Heat sink materials with outstanding thermal and mechanical properties to withstand very high energetic neutron irradiation and heat fluxes are desirable for future fusion reactors. Specifically, copper (Cu) alloys are potential candidates owing to the high thermal conductivity of the pure base metal. Although different strategies for strengthening Cu alloys are characterized by reduced thermal conductivity, secondary phase strengthening has proved more effective. Among the strengthened Cu alloys, CuCrZr has attracted significant research attention for heat sink applications and has been utilized in the international thermal-nuclear experimental reactor. However, its application in fusion reactors is restricted by their inadequate stability of its strengthening phases at high irradiation and elevated temperatures.
Alumina dispersion strengthened Cu (DS-Cu) alloys have been extensively investigated for heat sink applications. Although it has excellent irradiation resistance and thermal stability than CuCrZr, its mechanical properties are still characterized by some drawbacks at elevated temperatures. As the main sources of beneficial properties of DS-Cu, microscopic characteristics of nano-sized oxides such as shape, size and interfacial structures need further modification. While this can be achieved using several routes like mechanical alloying, the traditional internal oxidation route is more beneficial in reducing contamination and high scalability and mass production capability.

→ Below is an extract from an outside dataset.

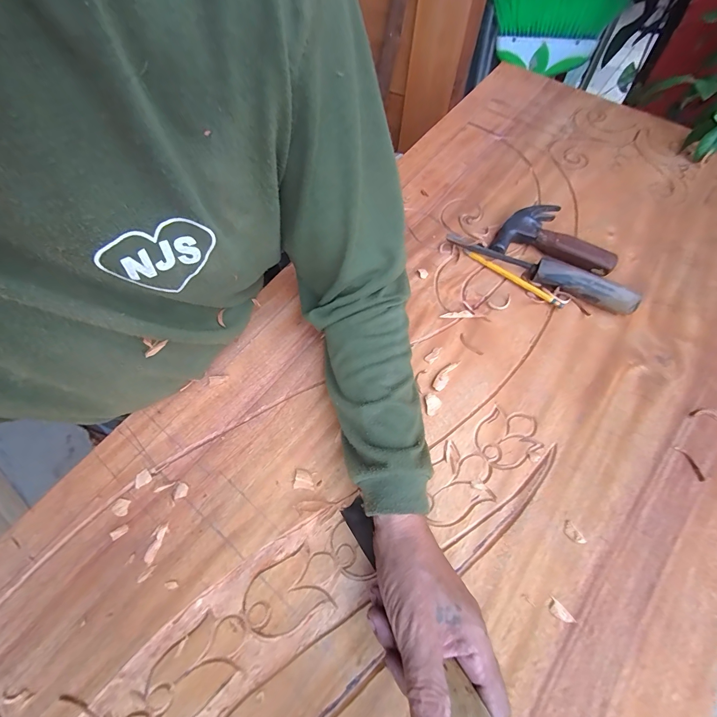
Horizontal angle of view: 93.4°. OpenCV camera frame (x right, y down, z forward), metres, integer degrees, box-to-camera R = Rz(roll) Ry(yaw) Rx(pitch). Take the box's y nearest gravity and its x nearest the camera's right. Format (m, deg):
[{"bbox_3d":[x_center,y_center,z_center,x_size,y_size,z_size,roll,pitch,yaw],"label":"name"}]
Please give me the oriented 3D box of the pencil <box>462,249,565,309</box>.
[{"bbox_3d":[0.204,-0.108,0.450,0.143,0.010,0.009,38,72,17],"label":"pencil"}]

From the microstructure perspective, both the intra- and intergranular of alumina particles in traditional Cu-Al2O3 composites fabricated via internal oxidation are highly susceptible to agglomeration and coarsening, which may degrade irradiation and ductility properties. Therefore, it is important to tailor the nano-sized oxides to improve the properties of such DS-Cu fabricated via internal oxidation. This requires a deeper understanding of the relationship between internal oxidation experimental details and the microscopic characteristics.
On this account, Dr. Sixiang Zhao, Ms. Tingxiao Zhang and Mr. Minjing Wang from Lanzhou University of Technology investigated the various factors affecting the agglomeration and coarsening of alumina particles in Cu-Al2O3 composites fabricated through internal oxidation. The origins of agglomeration and coarsening were uncovered using a combination of Rhines-pack and powder metallurgy methods. The work is currently published in the journal, Advanced Engineering Materials.

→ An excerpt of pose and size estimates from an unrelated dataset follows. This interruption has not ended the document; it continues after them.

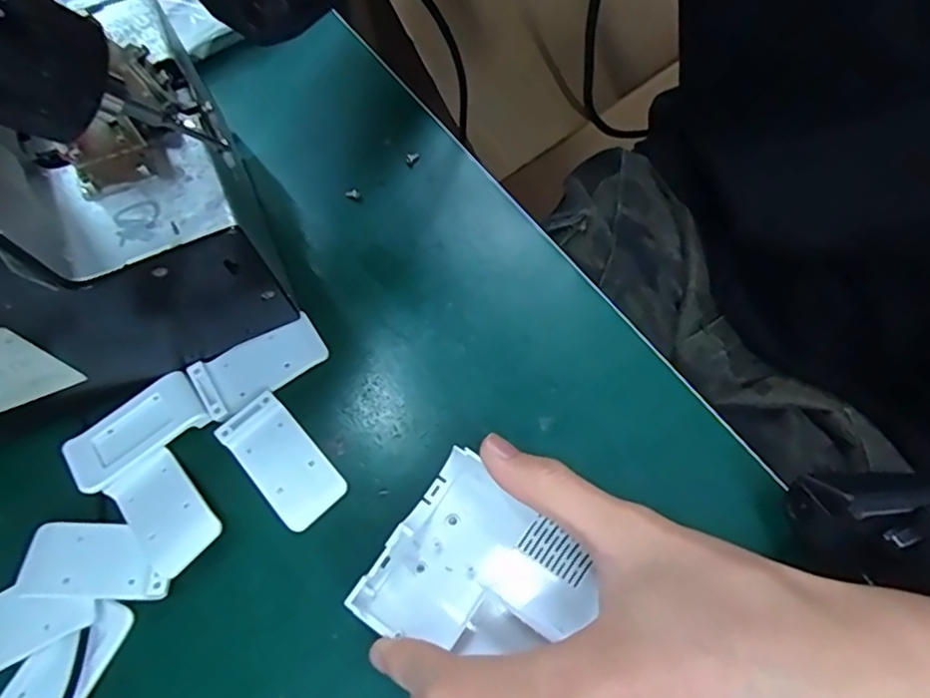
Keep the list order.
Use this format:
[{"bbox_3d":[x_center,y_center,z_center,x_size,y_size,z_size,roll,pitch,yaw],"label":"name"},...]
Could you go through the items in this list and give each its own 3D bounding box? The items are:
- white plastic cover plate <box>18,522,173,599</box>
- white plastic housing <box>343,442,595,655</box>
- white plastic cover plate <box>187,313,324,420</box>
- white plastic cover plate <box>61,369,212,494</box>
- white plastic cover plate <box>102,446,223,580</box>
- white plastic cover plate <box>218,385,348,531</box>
[{"bbox_3d":[-0.140,0.082,0.234,0.057,0.010,0.027,1,66,3],"label":"white plastic cover plate"},{"bbox_3d":[0.005,0.083,0.216,0.069,0.020,0.064,35,72,16],"label":"white plastic housing"},{"bbox_3d":[-0.089,0.006,0.265,0.054,0.005,0.028,-32,69,-11],"label":"white plastic cover plate"},{"bbox_3d":[-0.138,0.034,0.254,0.055,0.005,0.028,-35,69,-12],"label":"white plastic cover plate"},{"bbox_3d":[-0.119,0.063,0.238,0.048,0.006,0.028,42,74,18],"label":"white plastic cover plate"},{"bbox_3d":[-0.075,0.045,0.249,0.028,0.007,0.055,-40,70,-14],"label":"white plastic cover plate"}]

The authors identified the factors contributing to the agglomeration and coarsening of oxide particles in Cu-Al2O3 composites manufactured via internal oxidation. These factors included grain boundaries, Al concentration, presence of water vapor and diffusion distance. An increase in the concentration of Al or diffusion distance led to coarsening of the particles. The presence of water vapor exacerbated the agglomeration and coarsening effects. While the grain boundaries were the most preferred sites for particle agglomeration, coarse and agglomerated surfaces were also formed on the powder surfaces during water atomization.

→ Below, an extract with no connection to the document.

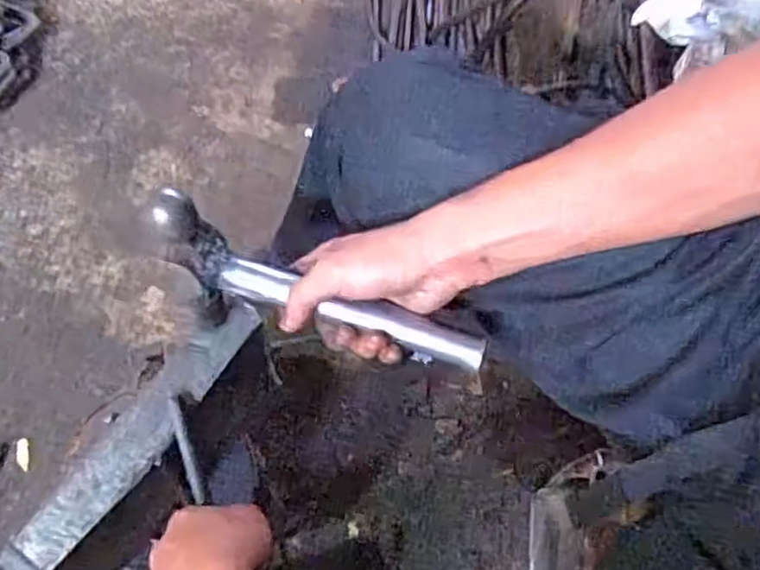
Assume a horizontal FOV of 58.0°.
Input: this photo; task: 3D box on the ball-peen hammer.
[{"bbox_3d":[-0.040,0.007,0.473,0.236,0.083,0.040,18,63,3],"label":"ball-peen hammer"}]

The effects of titanium doping which is less prone to activation when subjected to neutron irradiation were demonstrated. It proved to be an effective strategy for modifying the size, shape and distribution of the intra- and intergranular oxide particles in both dry and wet internal oxidation environments. This further improved the irradiation resistance and mechanical properties of the DS-Cu fabricated through a combination of internal oxidation route and powder metallurgy.
In a nutshell, an experimental study of the origin and factors contributing to agglomeration and coarsening of alumina particles were reported. By paying attention to the potential effects of the contributing factors, the findings revealed the importance of further optimization of the microscopic features of the nano-sized oxides via Ti doping. In a statement to Advances in Engineering, Dr. Sixiang Zhao explained that a combination of internal oxidation and powder metallurgy is a promising path for developing advanced and high-performance DS-Cu for future fusion reactors.
Zhao, S., Zhang, T., & Wang, M. (2021). Factors Affecting the Coarsening and Agglomeration of Alumina Particles in Cu–Al2O3 Composites Prepared with Internal Oxidation. Advanced Engineering Materials, 24(5), 2101169.